28      This is not a situation such as that to be found in Lianos or Unalan.  If the Certificate of Opinion containing the answers is considered as an separate and independent document, those answers are quite clear.  Unlike the situation in Lianos, there are no concerns as to the meaning of the Certificate.  Unlike the situation in Unalan, the Panel has answered the questions and has answered them clearly and unambiguously.

29      The plaintiff has suffered the injury of left lateral epicondylitis, which has resolved.  However, she still suffers from a medical condition of the mind which has been materially contributed to by injury suffered in her employment with the defendant – see question 3.  That injury is permanent in that it is likely to last for, during or through the foreseeable future – see question 4.  The plaintiff is incapacitated for her previous employment and that is likely to be permanent within the meaning of the Act – see questions 5 and 6.  Her psychiatric condition results in or materially contributes to her having no current work capacity within the meaning of the Act – see question 15.  Such incapacity, being that identified in response to question 15, is likely to be permanent, meaning likely to last for, during or through the foreseeable future – see question 18.

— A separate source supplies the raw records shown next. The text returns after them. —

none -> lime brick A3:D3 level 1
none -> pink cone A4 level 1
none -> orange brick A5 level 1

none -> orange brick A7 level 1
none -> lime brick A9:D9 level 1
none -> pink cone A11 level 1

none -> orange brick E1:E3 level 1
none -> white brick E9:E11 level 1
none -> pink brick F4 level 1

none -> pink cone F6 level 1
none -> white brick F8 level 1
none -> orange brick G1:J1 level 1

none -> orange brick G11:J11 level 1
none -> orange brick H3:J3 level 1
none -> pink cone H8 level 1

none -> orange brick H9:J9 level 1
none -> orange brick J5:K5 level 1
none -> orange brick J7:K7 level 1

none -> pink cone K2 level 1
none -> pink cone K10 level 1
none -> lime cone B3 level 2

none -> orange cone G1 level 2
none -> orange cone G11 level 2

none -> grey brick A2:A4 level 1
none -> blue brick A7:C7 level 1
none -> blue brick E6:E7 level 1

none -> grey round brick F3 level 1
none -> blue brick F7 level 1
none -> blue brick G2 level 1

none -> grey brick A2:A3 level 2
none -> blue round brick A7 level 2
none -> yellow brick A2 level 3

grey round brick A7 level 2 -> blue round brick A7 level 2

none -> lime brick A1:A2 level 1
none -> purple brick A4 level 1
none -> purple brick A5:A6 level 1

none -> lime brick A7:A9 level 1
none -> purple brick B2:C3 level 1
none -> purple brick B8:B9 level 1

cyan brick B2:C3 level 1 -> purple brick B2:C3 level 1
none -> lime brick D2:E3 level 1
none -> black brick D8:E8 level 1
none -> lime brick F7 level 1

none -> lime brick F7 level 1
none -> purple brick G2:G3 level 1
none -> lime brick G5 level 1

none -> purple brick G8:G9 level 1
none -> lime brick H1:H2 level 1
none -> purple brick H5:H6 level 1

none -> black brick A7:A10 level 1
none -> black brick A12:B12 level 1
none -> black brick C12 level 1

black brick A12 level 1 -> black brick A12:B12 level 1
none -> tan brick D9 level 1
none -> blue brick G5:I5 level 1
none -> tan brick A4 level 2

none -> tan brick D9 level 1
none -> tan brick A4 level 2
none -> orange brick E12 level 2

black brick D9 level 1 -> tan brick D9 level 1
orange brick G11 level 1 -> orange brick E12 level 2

30 To my mind, all relevant questions have been answered succinctly, clearly and without any ambiguity. Accordingly, the Certificate of Opinion is clear and unambiguous. To send further questions based upon extracts from the Reasons for Opinion is an attempt at cross-examination so as to persuade the Panel to alter its Certificate. To my mind, that is not a course of action which falls within the operation of the Act or s274. To send further questions of this nature would be an abuse of process.

31      Further, I agree with Mr Paoletti that, if the defendant is of the opinion that the Reasons for Opinion are in some way deficient, illogical or erroneous, it has its remedy by way of judicial review in the Supreme Court.  Its remedy is not to send further questions in a situation where the original answers are quite clear.  I repeat that I find no ambiguity, lack of clarity or lack of completeness.  The Certificate of Opinion is a perfectly valid one in accordance with the provisions of the Act.

32      Accordingly, leave to refer further answers to the Panel is refused.  I shall hear the parties as to any further orders that are required.